In 2029, AI will not be able to work as a competent cook in an arbitrary kitchen (extending Steve Wozniak’s cup of coffee benchmark).
In 2029, AI will not be able to reliably construct bug-free code of more than 10,000 lines from natural language specification or by interactions with a non-expert user. [Gluing together code from existing libraries doesn’t count.]
In 2029, AI will not be able to take arbitrary proofs from the mathematical literature written in natural language and convert them into a symbolic form suitable for symbolic verification.
Here’s what I propose, if you (or anyone else) manages to beat at least three of them in 2029 [later clarification, italics added June 2024: with a single system; three separate systems would obviously not count as general], you win; if only one or two are broken, we can’t very well say we have nailed the general part in artificial general intelligence, can we?

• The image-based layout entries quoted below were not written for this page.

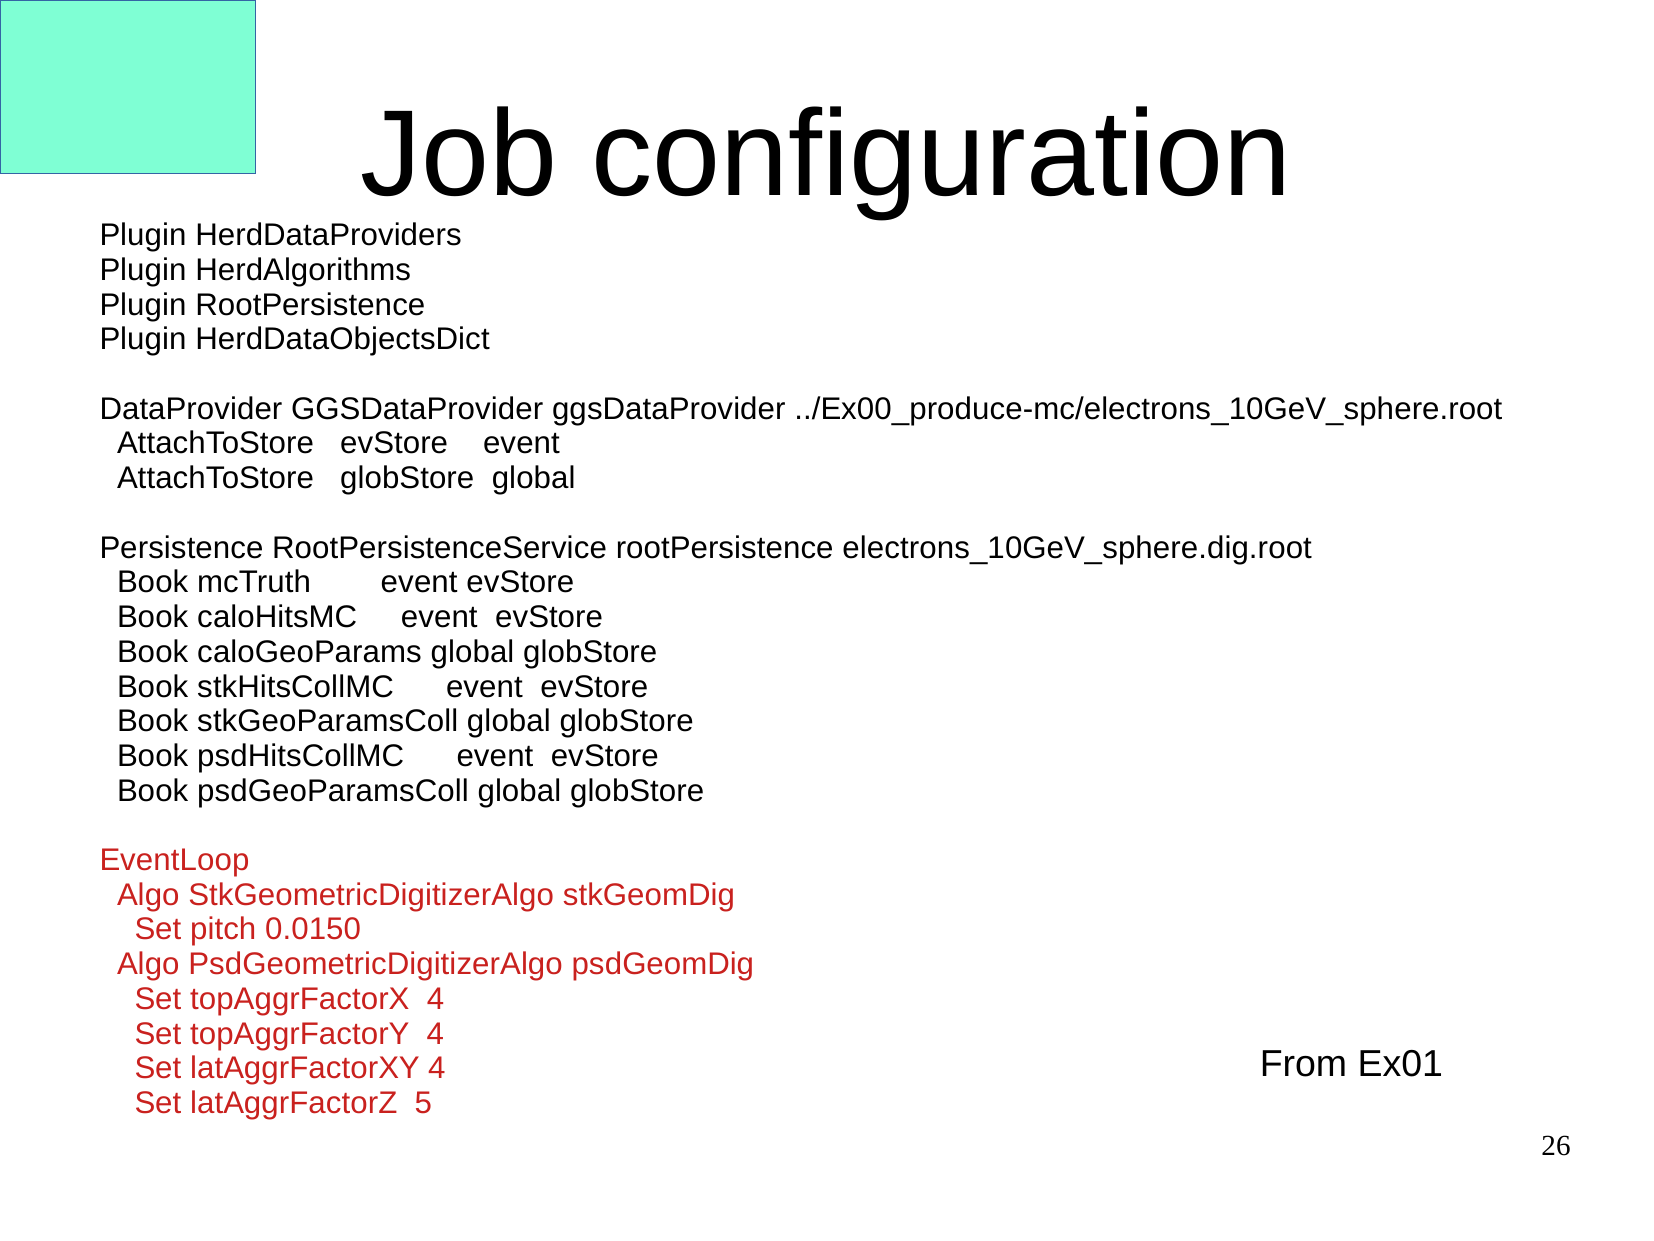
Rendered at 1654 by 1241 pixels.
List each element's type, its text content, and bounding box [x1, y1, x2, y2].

text_box [0, 0, 256, 174]
text_box Plugin HerdDataProviders Plugin HerdAlgorithms Plugin RootPersistence Plugin HerdDataObjectsDict DataProvider GGSDataProvider ggsDataProvider ../Ex00_produce-mc/electrons_10GeV_sphere.root AttachToStore evStore event AttachToStore globStore global Persistence RootPersistenceService rootPersistence electrons_10GeV_sphere.dig.root Book mcTruth event evStore Book caloHitsMC event evStore Book caloGeoParams global globStore Book stkHitsCollMC event evStore Book stkGeoParamsColl global globStore Book psdHitsCollMC event evStore Book psdGeoParamsColl global globStore EventLoop Algo StkGeometricDigitizerAlgo stkGeomDig Set pitch 0.0150 Algo PsdGeometricDigitizerAlgo psdGeomDig Set topAggrFactorX 4 Set topAggrFactorY 4 Set latAggrFactorXY 4 Set latAggrFactorZ 5 [84, 210, 1561, 1171]
title Job configuration [82, 49, 1571, 257]
text_box From Ex01 [1245, 1035, 1651, 1092]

In that case, or if none are broken, I win.
Deal? How about $100,000?
If you are in, reach out so we can agree to the ground rules.
Yours sincerely,
Gary Marcus
Author, Rebooting AI and The Algebraic Mind
Founder and CEO, Geometric Intelligence (acquired by Uber)
Professor Emeritus of Psychology and Neural Science, NYU
Update, 7 June 2022: A week later, we still haven’t heard from Elon Musk, but there was extensive news coverage, and the bet is up to $500,000 with Vivek Wadhwa first among several to match my initial bet. Kevin Kelly has offered to host on LongNow.org.
Shane Legg, a co-founder of DeepMind, who coined the term in its current usage, in the context of a book that Ben Goertzel was putting together, said he was happy with my definition.
Great article.... if you subscribe to the viewpoint that "AI" ~== deep learning-like techniques.
There are others of us toiling in poorly-funded, poorly-acknowledged areas of, for example, cognitive architectures that seem to produce (actually seems to emerge) full causal abilities, intrinsic ubiquitous analogical reasoning, automatically (i.e., emerges from architecture) almost all the things you bemoan.
AGI will definitely occur by 2029. But it won't be via deep learning-like techniques which have taken over industry, taken over academia, and taken over the imagination of the technical and lay world.
Great insights as always. One proposal: for the five "By 2029" tests, we can probably condense them into one flagpost for AGI:
"In 2029, AI will not be able to read a few pages of a comic book (or graphic novel, or manga, however you wish to name the kind of publication where sequentially arranged panels depicting individual scenes are strung together to tell a story) and reliably tell you the plot, the characters, and why certain characters are motivated. If there are humorous scenes or dialogues in the comic book, AI won't be able to tell you where the funny parts are."
Taking disjoint pieces of information and putting them together by the works of the mind, that's how comprehension happens --- essentially, we are making up stories for ourselves to make sense of what comes across our perceptive systems. Hence the comprehension challenge, I feel, is how the Strong Story Hypothesis (God bless the gentle soul of Patrick Winston) manifests when we talk about evaluating AI: can AI understand its inputs by creating a narrative that makes sense?